A Whitney umbrella is a cool surface I wanted to crochet. The umbrella continues to infinity, and there is no way I want to crochet the whole thing. I wanted to make a finite portion of a Whitney umbrella surrounding the most exciting point.

The result is seen in the picture. Technically, I crocheted not Whitney umbrellas but topologically equivalent surfaces. I am most proud of my secret — and painful — method of crocheting the self-intersecting segment. One day I will spill it.

As Wikipedia defines it: the Whitney umbrella is the union of all straight lines that pass through points of a fixed parabola and are perpendicular to a fixed straight line parallel to the parabola’s axis and lies on its perpendicular bisecting plane. If you look at the picture, the fixed straight line is the self-intersection line, which is a continuation of the line segment where the colors are woven through each other. You can find the parabola as the curve formed by the two-colored edge on either side of the umbrella.

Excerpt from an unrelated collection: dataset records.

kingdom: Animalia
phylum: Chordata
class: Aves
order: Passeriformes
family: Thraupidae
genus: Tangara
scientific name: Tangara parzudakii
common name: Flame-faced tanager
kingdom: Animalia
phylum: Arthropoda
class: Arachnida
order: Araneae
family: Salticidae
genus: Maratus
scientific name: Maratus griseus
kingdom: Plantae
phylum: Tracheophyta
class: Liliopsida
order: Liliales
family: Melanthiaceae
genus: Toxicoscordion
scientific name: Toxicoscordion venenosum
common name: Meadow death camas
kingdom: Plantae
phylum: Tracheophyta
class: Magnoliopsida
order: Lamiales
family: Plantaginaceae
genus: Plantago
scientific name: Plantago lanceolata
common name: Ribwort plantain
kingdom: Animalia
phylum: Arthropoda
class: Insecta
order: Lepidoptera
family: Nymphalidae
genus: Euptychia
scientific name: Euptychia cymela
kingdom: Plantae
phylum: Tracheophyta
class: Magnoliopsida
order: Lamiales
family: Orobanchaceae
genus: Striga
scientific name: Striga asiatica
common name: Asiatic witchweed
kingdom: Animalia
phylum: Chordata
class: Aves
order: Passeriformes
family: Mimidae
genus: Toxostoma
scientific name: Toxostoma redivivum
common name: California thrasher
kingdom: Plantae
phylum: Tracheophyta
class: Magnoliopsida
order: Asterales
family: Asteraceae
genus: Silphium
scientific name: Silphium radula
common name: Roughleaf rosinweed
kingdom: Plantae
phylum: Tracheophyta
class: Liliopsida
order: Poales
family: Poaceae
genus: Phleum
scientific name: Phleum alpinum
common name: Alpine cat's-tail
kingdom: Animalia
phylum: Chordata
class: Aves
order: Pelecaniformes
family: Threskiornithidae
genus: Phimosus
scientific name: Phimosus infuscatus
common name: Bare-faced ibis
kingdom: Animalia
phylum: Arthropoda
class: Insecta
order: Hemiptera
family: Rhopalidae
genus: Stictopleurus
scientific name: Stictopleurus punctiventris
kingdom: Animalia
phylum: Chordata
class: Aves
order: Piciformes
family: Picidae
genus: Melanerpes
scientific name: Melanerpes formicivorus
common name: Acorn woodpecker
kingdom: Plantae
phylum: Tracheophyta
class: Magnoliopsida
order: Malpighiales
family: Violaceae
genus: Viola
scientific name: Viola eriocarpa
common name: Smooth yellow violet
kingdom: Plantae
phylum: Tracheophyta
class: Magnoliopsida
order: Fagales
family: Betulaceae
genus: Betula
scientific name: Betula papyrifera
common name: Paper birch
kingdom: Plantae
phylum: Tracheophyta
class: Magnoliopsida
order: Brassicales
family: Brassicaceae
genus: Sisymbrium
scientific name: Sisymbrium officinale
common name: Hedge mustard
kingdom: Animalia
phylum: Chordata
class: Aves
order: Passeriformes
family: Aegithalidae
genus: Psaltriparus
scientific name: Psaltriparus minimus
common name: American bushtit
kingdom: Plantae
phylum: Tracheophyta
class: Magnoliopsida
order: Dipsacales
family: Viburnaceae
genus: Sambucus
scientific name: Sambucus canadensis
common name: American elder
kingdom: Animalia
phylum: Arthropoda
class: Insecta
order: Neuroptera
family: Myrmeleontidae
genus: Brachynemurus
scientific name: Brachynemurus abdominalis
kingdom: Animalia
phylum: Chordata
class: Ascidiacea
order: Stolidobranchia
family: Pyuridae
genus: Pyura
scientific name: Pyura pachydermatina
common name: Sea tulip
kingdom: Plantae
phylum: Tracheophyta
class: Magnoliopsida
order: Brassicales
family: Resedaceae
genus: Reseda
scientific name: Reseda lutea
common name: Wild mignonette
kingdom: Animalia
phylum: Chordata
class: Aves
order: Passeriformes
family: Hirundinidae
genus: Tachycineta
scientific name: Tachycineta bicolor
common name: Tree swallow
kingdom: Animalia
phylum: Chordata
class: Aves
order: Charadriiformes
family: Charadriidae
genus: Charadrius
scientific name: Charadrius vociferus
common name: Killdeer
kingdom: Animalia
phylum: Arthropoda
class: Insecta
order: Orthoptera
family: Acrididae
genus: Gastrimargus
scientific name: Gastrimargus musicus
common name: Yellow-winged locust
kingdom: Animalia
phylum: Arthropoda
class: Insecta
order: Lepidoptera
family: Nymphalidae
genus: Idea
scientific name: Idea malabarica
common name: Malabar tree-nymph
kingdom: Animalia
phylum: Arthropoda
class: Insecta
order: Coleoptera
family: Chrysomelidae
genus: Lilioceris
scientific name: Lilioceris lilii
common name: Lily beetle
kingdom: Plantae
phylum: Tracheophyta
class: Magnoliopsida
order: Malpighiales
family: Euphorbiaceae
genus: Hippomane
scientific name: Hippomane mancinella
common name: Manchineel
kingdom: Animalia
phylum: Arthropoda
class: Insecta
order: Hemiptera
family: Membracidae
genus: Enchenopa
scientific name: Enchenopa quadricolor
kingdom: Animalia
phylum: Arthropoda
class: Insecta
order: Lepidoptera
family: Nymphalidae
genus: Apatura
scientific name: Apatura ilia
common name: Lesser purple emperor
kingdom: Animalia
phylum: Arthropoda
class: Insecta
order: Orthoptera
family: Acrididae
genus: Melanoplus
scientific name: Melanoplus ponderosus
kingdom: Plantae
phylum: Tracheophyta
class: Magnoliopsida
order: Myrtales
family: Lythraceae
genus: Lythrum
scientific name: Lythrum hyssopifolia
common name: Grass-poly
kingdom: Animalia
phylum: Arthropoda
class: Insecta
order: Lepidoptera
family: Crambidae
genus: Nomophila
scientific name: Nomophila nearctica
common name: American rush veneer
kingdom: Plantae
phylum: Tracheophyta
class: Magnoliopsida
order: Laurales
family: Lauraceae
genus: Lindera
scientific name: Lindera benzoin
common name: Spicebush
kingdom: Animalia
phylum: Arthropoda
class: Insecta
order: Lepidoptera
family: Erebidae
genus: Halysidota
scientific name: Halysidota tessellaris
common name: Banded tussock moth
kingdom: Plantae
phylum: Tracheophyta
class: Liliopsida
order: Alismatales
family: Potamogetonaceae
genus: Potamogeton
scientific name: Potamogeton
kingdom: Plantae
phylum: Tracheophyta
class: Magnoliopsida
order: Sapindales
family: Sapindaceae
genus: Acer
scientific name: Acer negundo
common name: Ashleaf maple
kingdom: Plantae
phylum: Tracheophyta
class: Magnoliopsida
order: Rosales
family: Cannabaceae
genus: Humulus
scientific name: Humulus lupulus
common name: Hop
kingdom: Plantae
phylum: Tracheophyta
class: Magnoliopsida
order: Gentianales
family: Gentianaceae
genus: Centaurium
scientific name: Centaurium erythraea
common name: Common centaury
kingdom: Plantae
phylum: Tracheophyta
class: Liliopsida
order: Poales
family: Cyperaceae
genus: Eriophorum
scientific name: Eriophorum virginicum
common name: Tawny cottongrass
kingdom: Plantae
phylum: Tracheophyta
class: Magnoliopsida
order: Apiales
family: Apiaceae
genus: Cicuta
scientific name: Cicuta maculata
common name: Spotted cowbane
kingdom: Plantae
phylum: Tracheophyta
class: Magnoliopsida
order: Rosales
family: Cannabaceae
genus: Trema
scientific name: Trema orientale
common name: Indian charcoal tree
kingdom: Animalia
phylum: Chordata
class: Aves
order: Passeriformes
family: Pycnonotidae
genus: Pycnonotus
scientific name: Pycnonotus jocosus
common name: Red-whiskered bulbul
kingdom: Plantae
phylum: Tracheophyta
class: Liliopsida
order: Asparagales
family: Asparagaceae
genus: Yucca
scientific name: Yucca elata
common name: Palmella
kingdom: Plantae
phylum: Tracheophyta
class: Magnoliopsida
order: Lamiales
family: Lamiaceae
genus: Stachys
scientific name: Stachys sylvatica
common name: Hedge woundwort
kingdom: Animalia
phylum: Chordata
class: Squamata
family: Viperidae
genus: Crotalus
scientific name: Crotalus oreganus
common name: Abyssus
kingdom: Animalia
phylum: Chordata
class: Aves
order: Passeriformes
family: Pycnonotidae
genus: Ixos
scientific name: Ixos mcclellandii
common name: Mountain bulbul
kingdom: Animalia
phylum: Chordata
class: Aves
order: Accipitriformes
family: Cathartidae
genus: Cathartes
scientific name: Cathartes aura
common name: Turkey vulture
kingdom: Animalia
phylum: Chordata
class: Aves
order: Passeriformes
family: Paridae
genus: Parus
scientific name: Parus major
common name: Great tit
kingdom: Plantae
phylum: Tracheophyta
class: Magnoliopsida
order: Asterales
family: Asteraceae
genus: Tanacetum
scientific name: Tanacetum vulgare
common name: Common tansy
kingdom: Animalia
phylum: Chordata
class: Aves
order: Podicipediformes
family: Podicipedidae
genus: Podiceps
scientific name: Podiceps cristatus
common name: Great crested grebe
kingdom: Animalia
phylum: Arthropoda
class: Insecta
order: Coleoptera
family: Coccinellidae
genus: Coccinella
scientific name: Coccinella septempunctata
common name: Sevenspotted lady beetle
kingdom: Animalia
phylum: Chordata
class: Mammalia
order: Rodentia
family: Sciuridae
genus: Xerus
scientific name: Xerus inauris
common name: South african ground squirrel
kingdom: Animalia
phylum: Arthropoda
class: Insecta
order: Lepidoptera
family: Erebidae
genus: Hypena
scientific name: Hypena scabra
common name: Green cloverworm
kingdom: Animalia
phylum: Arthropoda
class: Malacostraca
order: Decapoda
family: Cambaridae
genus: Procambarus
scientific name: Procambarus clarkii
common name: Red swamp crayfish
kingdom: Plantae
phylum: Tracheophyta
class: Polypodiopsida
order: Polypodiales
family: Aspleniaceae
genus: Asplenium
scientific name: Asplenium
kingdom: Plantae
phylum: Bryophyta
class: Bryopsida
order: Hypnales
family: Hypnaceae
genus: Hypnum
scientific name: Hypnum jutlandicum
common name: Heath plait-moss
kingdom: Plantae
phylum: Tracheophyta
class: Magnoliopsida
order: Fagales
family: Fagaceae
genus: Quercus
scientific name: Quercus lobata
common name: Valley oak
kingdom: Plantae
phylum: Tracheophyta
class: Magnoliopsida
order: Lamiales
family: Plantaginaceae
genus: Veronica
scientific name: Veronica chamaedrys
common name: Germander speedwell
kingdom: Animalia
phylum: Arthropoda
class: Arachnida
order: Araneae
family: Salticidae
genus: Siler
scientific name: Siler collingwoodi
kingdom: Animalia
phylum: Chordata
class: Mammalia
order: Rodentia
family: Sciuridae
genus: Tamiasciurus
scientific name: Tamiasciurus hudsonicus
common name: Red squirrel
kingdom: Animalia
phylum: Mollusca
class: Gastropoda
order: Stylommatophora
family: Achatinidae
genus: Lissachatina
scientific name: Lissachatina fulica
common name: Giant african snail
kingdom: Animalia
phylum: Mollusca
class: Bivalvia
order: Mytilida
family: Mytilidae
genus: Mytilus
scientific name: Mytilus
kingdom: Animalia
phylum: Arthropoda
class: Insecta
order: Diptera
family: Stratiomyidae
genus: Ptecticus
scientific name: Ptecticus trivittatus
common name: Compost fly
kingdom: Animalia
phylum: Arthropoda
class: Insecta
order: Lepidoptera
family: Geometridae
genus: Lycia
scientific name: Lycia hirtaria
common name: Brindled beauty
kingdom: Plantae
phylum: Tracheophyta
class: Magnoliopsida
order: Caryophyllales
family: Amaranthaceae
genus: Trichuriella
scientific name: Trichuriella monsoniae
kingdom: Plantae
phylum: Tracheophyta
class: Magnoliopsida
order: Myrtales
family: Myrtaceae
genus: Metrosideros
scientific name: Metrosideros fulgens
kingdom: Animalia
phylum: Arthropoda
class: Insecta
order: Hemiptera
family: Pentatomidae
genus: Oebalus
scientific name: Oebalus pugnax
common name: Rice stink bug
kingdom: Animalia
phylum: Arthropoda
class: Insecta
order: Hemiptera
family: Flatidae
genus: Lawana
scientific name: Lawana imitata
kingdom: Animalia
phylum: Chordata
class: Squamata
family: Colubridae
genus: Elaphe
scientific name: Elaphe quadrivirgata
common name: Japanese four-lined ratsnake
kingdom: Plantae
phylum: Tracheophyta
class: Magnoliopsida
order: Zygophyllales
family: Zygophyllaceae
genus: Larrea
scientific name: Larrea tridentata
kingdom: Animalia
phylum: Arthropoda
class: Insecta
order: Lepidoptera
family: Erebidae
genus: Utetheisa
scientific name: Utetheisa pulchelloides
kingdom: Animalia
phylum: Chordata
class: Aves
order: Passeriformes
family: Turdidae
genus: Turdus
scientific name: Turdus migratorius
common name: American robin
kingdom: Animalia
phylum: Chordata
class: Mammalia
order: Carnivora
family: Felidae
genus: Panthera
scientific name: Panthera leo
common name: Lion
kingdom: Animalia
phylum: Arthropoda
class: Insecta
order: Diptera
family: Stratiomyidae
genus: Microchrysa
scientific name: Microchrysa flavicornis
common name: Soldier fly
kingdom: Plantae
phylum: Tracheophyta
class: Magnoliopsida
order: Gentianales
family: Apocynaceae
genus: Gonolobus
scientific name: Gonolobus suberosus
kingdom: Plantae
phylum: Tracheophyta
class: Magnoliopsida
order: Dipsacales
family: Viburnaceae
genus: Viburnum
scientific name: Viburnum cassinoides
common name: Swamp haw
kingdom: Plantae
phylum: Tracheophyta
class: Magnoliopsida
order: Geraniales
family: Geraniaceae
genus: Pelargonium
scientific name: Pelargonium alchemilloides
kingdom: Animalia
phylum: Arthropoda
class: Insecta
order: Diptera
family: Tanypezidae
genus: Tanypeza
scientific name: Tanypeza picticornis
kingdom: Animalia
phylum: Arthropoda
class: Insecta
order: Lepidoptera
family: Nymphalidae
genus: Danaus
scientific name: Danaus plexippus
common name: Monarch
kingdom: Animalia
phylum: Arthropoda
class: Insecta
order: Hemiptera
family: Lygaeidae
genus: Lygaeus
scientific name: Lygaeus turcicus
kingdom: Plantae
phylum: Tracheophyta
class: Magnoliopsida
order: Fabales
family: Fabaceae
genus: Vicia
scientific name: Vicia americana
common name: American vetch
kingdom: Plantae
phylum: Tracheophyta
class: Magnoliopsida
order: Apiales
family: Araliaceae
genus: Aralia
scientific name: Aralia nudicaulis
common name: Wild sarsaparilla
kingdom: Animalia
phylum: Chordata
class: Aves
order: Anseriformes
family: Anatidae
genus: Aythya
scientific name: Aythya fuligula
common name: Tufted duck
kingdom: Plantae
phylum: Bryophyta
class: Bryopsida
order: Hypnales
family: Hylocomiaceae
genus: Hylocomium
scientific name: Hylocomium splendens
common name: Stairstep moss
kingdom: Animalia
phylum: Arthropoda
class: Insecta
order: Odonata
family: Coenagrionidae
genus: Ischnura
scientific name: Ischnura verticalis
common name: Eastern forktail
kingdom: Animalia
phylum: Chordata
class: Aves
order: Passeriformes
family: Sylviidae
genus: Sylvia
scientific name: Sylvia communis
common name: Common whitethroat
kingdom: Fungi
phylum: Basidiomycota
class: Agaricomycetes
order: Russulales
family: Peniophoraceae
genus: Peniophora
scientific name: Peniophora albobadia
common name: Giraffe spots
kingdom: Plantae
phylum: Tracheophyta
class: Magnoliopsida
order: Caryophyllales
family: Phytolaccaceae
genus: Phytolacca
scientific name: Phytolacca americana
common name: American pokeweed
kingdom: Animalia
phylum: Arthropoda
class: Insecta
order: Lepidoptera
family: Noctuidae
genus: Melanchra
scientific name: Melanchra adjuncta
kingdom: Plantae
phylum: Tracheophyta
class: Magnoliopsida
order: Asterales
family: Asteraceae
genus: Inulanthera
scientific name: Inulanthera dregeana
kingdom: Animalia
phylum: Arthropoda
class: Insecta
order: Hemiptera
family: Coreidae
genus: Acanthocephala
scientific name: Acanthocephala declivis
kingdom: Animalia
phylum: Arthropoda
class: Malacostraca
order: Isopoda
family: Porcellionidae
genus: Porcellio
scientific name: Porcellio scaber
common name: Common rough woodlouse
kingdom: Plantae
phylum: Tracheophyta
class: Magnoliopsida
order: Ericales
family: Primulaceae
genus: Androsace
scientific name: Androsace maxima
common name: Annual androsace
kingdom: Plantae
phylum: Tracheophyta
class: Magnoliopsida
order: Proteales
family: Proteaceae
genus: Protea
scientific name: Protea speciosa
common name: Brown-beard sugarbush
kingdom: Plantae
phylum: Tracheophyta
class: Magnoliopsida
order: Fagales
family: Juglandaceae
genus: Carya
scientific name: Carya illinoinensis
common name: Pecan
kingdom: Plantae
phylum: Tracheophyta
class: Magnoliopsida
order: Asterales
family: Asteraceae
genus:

Oops, I forgot that only three of these umbrellas are made of two colors.

The Whitney umbrella is a ruled surface, meaning that for every point, there is a straight line on the surface that passes through the point. A ruled surface can be visually described as the set of points swept by a moving straight line.

Oh, look, the stitched rows can pretend to be these straight lines. Actually, if I fold these thingies, the stitched rows ARE straight lines. But, when I make the edges into parabolas, the rows stop being straight. In the real Whitney umbrella, if you look along the intersection line, the straight lines are closer to each other than they are along the parabola. But in crochets, the distances between rows have to be fixed. If my crochets are folded, they become rectangles and ruled surfaces. The real Whitney umbrella does not fold into a plane.

The Whitney umbrella is famous for being the only stable singularity of mappings from R2 to R3. I am grateful to Paul Seidel for emailing me the proof. This singularity is so famous it even has two names: pinch point and cuspidal point. Though my crochets are not exactly Whitney umbrellas, they show this singularity. Hooray! I found a secret way to crochet the most famous stable singularity!